Joignez à ces cris les clameurs confuses des fripiers ambulants, des vendeurs de parasols, de vieille ferraille, des porteurs d'eau. Les hommes ont des cris de femmes, et les femmes des cris d'hommes. C'est un glapissement perpétuel; et l'on ne saurait peindre le ton et l'accent de cette pitoyable criaillerie, lorsque toutes ces voix réunies viennent à se croiser dans un carrefour.

Le ramoneur et la marchande de merlans chantent encore ces cris discordants en songe quand ils dorment, tant l'habitude leur en fait une loi.

Non jamais le peuple Parisien n'a connu la douce euphonie ; et son oreille incessamment déchirée et non révoltée, est la plus étrangère à toute expression musicale.

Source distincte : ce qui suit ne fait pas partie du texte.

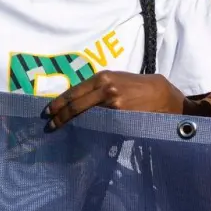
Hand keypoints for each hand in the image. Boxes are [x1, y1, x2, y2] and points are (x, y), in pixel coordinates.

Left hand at [43, 71, 185, 129]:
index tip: (48, 112)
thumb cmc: (139, 86)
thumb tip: (77, 99)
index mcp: (103, 77)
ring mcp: (113, 104)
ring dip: (72, 124)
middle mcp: (105, 89)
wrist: (163, 94)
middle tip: (50, 125)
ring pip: (85, 116)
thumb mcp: (118, 79)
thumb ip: (99, 87)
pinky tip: (83, 133)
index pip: (73, 92)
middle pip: (75, 105)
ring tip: (61, 130)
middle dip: (60, 117)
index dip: (58, 104)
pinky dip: (88, 129)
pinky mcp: (120, 117)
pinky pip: (99, 124)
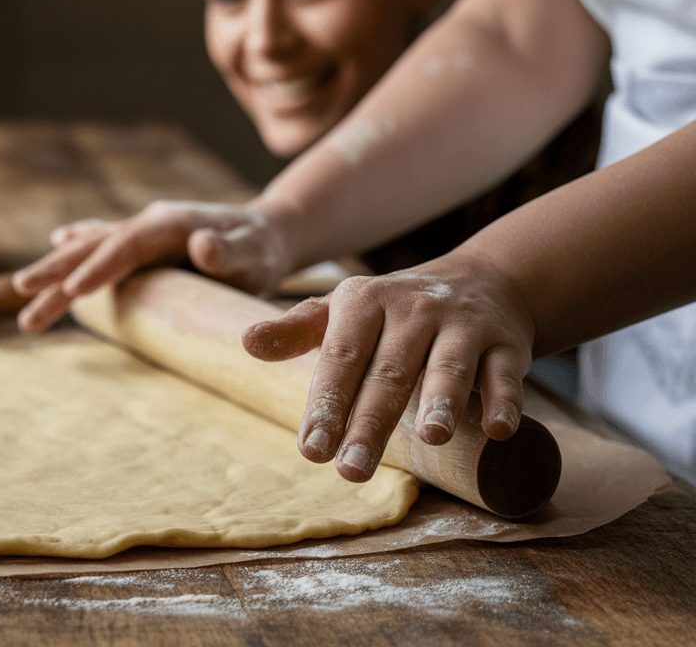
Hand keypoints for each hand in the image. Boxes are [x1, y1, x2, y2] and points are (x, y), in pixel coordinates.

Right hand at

Aussi dans les spectacles n'a-t-il point de sentiment de la mélodie et le plus souvent même de l'harmonie. Et puisque nous sommes à citer des mots grecs, l'euthymie ne lui appartient pas plus que la connaissance de la bonne musique; mais il rencontre quelquefois l'eutrapélie.

Voilà trois phrases qui sentent bien le pédant, dira-t-on. Pardonnez, lecteur ; je sors de converser avec un traducteur des Grecs, qui vit dans l'ancienne Athènes, et qui ne veut pas connaître mon Paris. Je lui renvoie sa balle à l'article Falots.